Don’t be disheartened. Stories of gamblers and their huge wins have been around for centuries and historically the “house always wins.” Buying cryptos and NFTs is a gambling move and who should know better than a gambler like me. Everybody boasts about their huge wins, when they cash their winnings and leave. But not many tell the stories of returning eventually to the table and losing part or all of it. For the lure of the highs associated with the win is too much. People who made it big with cryptos will eventually look for the next risky big thing. But the steady investor will balance his risk by having a mixed portfolio and slowly building up their worth overtime without going burst. I lost quite a bit of money being a gambler, losing thousands and getting into debt. But I realized it and today have a mixed portfolio of property, stocks and cash generating a generous return which will allow me partial retirement now and full retirement in 2 to 3 years. “Slow and steady wins” eventually.
People tend to only talk about their wins but not their losses. That helps create a FOMO environment where the last person to jump into an investment is left holding the bag. I admit – it is tough to shake wanting to put money into a high flying, speculative asset such as cryptos/NFTs when you constantly hear stories of quick riches. I’ve fallen into the FOMO trap a few times.
It is great you were able to turn around your mindset. How did you mentally shift from being a gambler to playing the long game and building a diversified portfolio?

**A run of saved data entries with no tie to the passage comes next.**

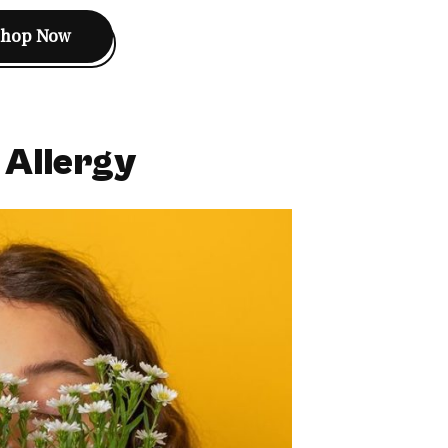
Shop Now
 Allergy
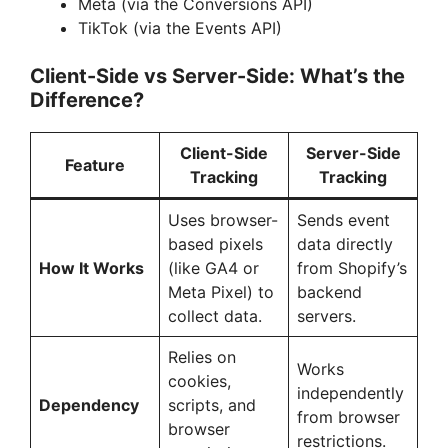
Meta (via the Conversions API)
TikTok (via the Events API)
V
Client-Side vs Server-Side: What’s the
Difference?
i
Client-Side
Server-Side
d
Feature
Tracking
Tracking
Uses browser-
Sends event
e
based pixels
data directly
How It Works
(like GA4 or
from Shopify’s
o
Meta Pixel) to
backend
collect data.
servers.
Relies on
Works
cookies,
independently
Dependency
scripts, and
from browser
browser
restrictions.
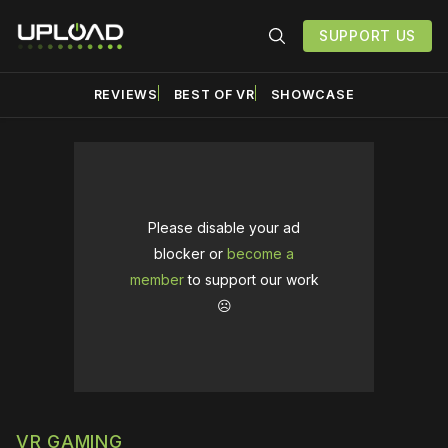
SUPPORT US
REVIEWS
BEST OF VR
SHOWCASE
Please disable your ad
blocker or
become a
member
to support our work
☹️
VR GAMING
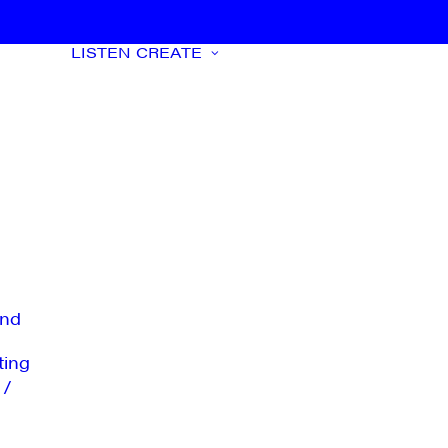
LISTEN
CREATE
nd
ting
 /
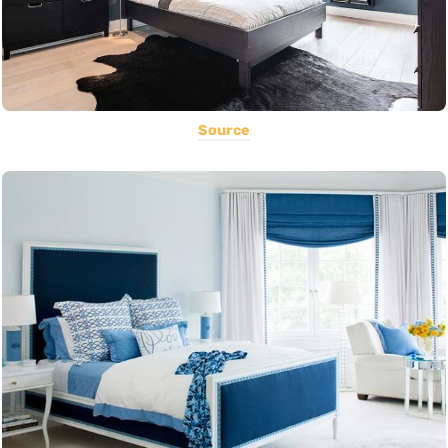
Source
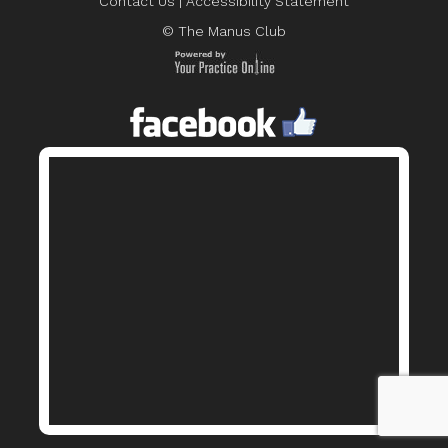
Contact Us
|
Accessibility Statement
© The Manus Club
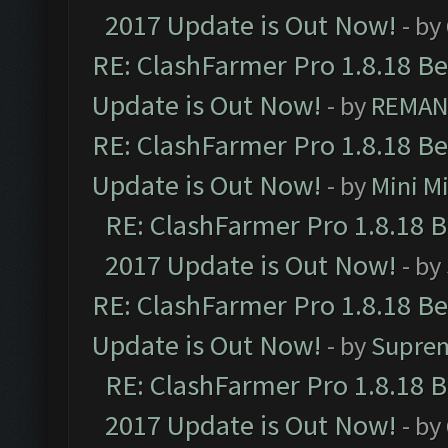
2017 Update is Out Now!
- by
RE: ClashFarmer Pro 1.8.18 B
Update is Out Now!
- by
REMA
RE: ClashFarmer Pro 1.8.18 B
Update is Out Now!
- by
Mini M
RE: ClashFarmer Pro 1.8.18 
2017 Update is Out Now!
- by
RE: ClashFarmer Pro 1.8.18 B
Update is Out Now!
- by
Supre
RE: ClashFarmer Pro 1.8.18 
2017 Update is Out Now!
- by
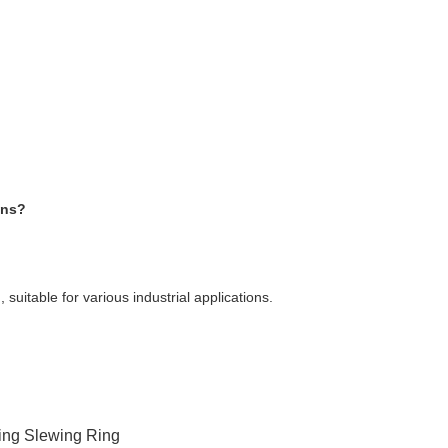
ons?
suitable for various industrial applications.
ing Slewing Ring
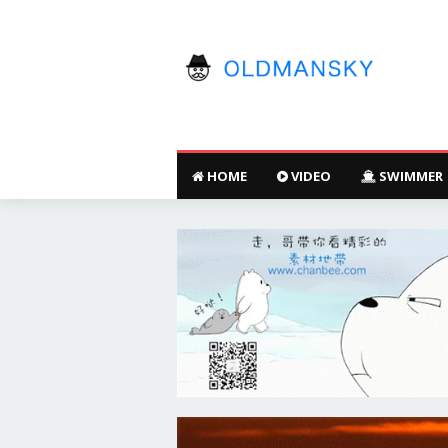
HOME
VIDEO
SWIMMER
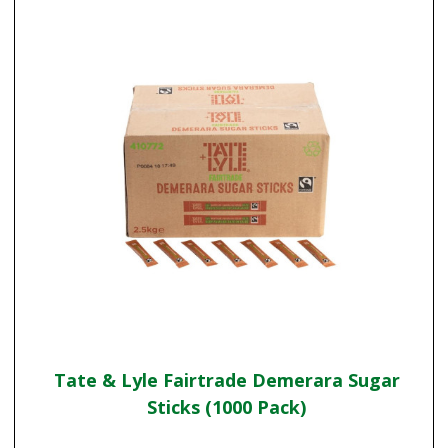
Tate & Lyle Fairtrade Demerara Sugar
Sticks (1000 Pack)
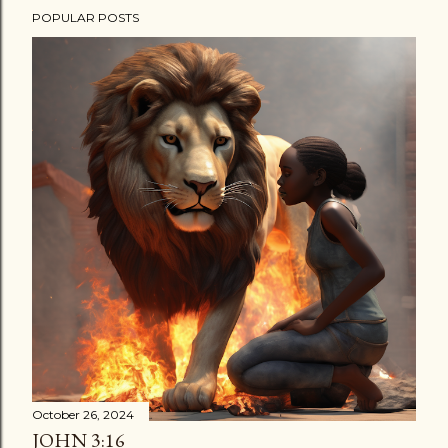
POPULAR POSTS
October 26, 2024
JOHN 3:16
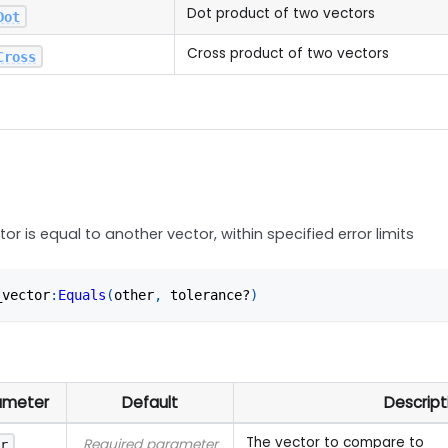
Dot product of two vectors
Dot
Cross product of two vectors
Cross
tor is equal to another vector, within specified error limits
_vector
:
Equals
(
other
,
 tolerance?
)
ameter
Default
Descript
The vector to compare to
Required parameter
er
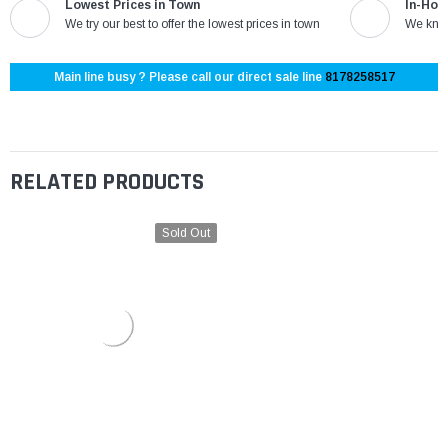
Lowest Prices in Town
In-Hou
We try our best to offer the lowest prices in town
We know
Main line busy ? Please call our direct sale line
8178258517
RELATED PRODUCTS
Sold Out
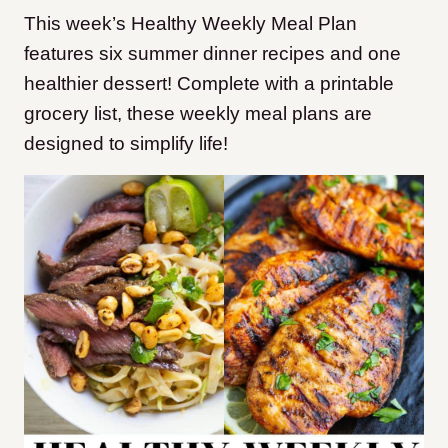
This week’s Healthy Weekly Meal Plan
features six summer dinner recipes and one
healthier dessert! Complete with a printable
grocery list, these weekly meal plans are
designed to simplify life!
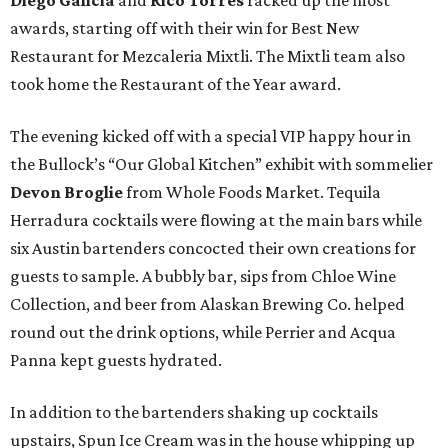
Diego Galicia
and
Rico Torres
racked up the most
awards, starting off with their win for Best New
Restaurant for Mezcaleria Mixtli. The Mixtli team also
took home the Restaurant of the Year award.
The evening kicked off with a special VIP happy hour in
the Bullock’s “Our Global Kitchen” exhibit with sommelier
Devon Broglie
from Whole Foods Market. Tequila
Herradura cocktails were flowing at the main bars while
six Austin bartenders concocted their own creations for
guests to sample. A bubbly bar, sips from Chloe Wine
Collection, and beer from Alaskan Brewing Co. helped
round out the drink options, while Perrier and Acqua
Panna kept guests hydrated.
In addition to the bartenders shaking up cocktails
upstairs, Spun Ice Cream was in the house whipping up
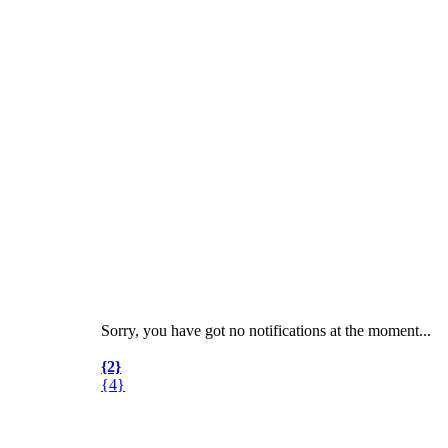
Sorry, you have got no notifications at the moment
.
.
.
{2}
{4}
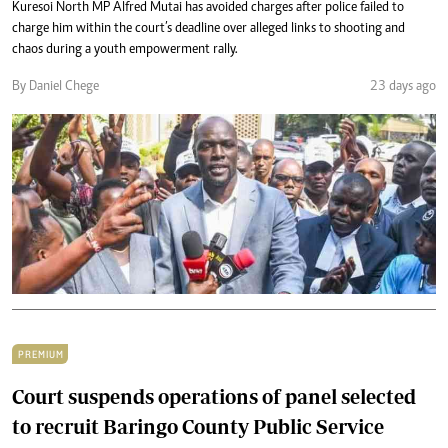
Kuresoi North MP Alfred Mutai has avoided charges after police failed to
charge him within the court’s deadline over alleged links to shooting and
chaos during a youth empowerment rally.
By Daniel Chege
23 days ago
PREMIUM
Court suspends operations of panel selected
to recruit Baringo County Public Service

A couple of things happened. I had a few rental properties, some shares in individual companies and I worked 50hrs a week to help fund a casino habit where I sometimes win big or lost big. My friend who was looking after my rentals stole the rent and I did not find out until the bank called me to say they were going to foreclose. I was living in a different city. Once I got that abated after putting all my income towards the mortgage for many months. Than I was diagnosed with a health issue and spent a year at home, recovering from multiple surgeries. Had to sell my rental properties for a profit as I had no savings and medical bills piling up. Then I found FIRE movement while browsing online and I took stock of my situation and turned it all around
Thank you for sharing your story. It seems like there were shocks to your situation which made you re-evaluate your approach. Glad it worked out and you were able to rise above it.